Abstract:
Objective Serum tumor markers (STMs) are important indicators associated with metastasis in patients with breast cancer (BC). This study focuses on predicting the risk of axillary lymph node metastasis (ALNM) in patients with invasive BC in Xinjiang by combining STMs and clinicopathological factors.
Methods Data from 3,360 patients diagnosed with invasive BC and treated at the Affiliated Cancer Hospital of Xinjiang Medical University between 2015 and 2019 were analyzed, focusing on 11 relevant demographic and clinical factors. Five machine learning (ML) algorithms were used to develop predictive models for ALNM. Their performance was compared using metrics such as area under the curve (AUC), accuracy, Kappa value, and Brier score. The best-performing model was then compared with a nomogram based on Logistic regression (LR) to determine the final model. Shapley additive explanations (SHAP) values were used to rank the importance of factors contributing to ALNM.
Results Of the 3,266 patients studied, 1,368 (41.89%) developed ALNM. Among the five constructed ML models, eXtreme gradient boosting (XGBoost) demonstrated the best predictive performance with an AUC of 0.768, an accuracy of 0.735, and a Kappa value of 0.450. In both the training and validation sets, the XGBoost model outperformed the LR-based nomogram (training set AUC and Brier score: 0.822 (0.810~0.820) vs. 0.742 (0.721~0.763) , 0.170 (0.163~0.177) vs. 0.197 (0.189~0.204) ; validation set AUC and Brier score: 0.769 (0.740~0.770) vs. 0.747 (0.716~0.779) , 0.190 (0.178~0.202) vs. 0.195 (0.189~0.204)).
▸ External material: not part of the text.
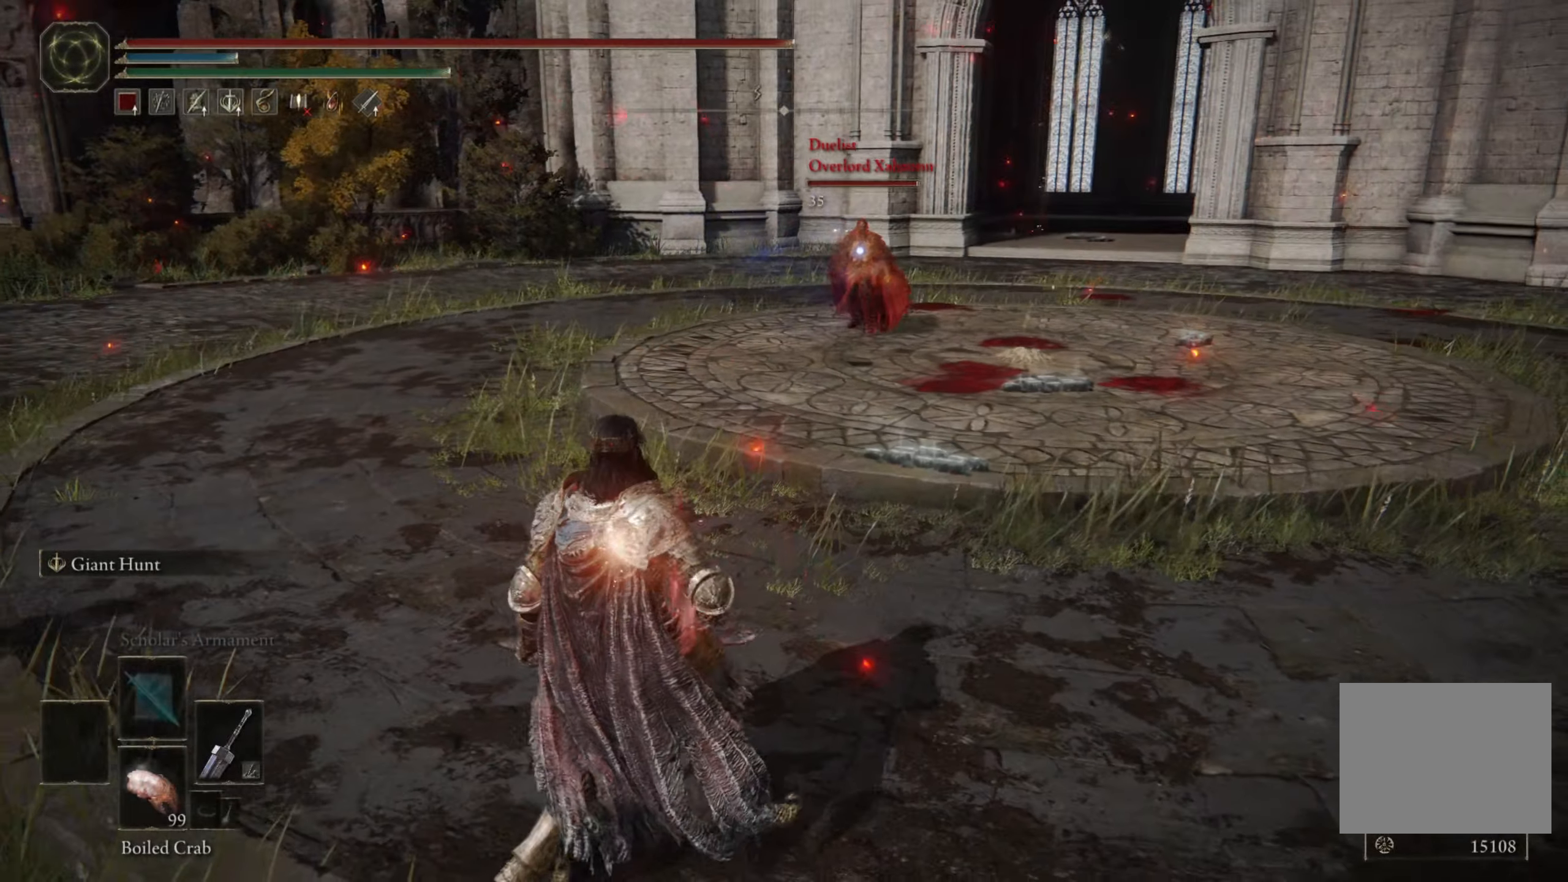
{"buttons": [], "left_stick": "up-left", "right_stick": "center", "events": [[200, "left_stick", "left"], [383, "left_stick", "up-left"]]}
Therefore, XGBoost was selected as the final predictive model. SHAP analysis identified T stage, age, molecular subtype, and CEA level as the four most influential factors for ALNM prediction.
Conclusions The XGBoost model effectively predicts the risk of ALNM in patients with invasive BC based on STMs and clinicopathological features, outperforming traditional nomograms. SHAP analysis highlighted T stage as the most critical factor influencing ALNM.